公開 : 2019.11.15 16:50

厳しい戦いであることは承知

テイラーは、欧州や中東で高級車市場を戦うことの難しさもわかっている。他のプレミアムブランドが、長いこと幅をきかせているからだ。

「『中国のロールス・ロイス』を中国の外で売ろうとすることは、常に厳しい挑戦になります。なんと言ってもロールス・ロイスには、114年に渡って受け継がれているものがありますからね。しかもそれは、時間を追うごとに大きく強く育てられてきているわけです」

ジャイルズ・テイラー
ジャイルズ・テイラー

「中国国外で、しっかりとブランド力を付けるやり方を考えなければなりません。それには時間がかかりますね」と話したテイラーは、それでもチャンスは大きいと考えているようだった。

最後にテイラーは、こう言って締めくくった。

「紅旗は新たな一歩を踏み出しています。一方で、時折、伝統の壁に阻まれることもあるでしょう。高級車ブランドを中国から発信するということは、ポジティブでありネガティブなことなんですよ」

ロールス・ロイスのデザイン責任者の旅立ち

テイラーの後釜として3月にやって来たヨゼフ・カバンは、わずか半年でロールス・ロイスのデザイン責任者の職を辞した。詳細は明らかになっていない。彼は、「よそで利益を追求するために」会社を離れたという。

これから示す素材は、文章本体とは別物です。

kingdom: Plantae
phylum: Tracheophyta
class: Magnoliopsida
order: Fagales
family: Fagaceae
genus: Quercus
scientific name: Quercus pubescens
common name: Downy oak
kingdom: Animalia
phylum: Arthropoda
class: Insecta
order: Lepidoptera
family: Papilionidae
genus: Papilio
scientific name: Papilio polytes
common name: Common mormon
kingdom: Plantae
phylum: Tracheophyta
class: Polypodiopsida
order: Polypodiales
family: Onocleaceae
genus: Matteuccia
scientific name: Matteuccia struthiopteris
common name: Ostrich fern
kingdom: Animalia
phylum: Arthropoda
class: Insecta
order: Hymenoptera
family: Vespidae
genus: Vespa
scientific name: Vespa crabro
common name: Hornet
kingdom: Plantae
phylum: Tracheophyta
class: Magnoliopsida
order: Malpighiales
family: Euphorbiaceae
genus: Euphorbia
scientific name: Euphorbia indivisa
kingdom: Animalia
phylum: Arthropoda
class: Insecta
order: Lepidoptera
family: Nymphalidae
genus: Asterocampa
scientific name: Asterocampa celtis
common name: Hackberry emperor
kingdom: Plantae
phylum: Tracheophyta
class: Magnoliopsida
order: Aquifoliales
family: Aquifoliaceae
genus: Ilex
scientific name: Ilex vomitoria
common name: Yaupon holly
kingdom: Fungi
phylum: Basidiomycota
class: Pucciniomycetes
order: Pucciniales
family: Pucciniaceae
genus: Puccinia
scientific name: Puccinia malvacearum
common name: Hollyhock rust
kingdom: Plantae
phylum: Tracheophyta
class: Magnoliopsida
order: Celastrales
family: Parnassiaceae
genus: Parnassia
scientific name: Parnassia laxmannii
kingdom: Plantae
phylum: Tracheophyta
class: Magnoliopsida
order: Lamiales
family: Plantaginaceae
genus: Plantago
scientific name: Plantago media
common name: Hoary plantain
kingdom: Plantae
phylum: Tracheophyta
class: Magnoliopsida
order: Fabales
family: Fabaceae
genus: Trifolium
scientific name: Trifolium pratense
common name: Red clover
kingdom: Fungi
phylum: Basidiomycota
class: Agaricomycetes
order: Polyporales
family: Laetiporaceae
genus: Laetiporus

カバンがBMWグループ入りしたのは2017年。以降BMWブランドを専門に、デザインチーフのアドリアン・ファン・ホーイドンクのもとで働いていた。

ヨゼフ・カバン
ヨゼフ・カバン

スロバキア人であるカバンは、フォルクスワーゲングループで長くキャリアを積んできた人物だ。彼はブガッティ・ヴェイロンのエクステリアデザインを手がけたこともある。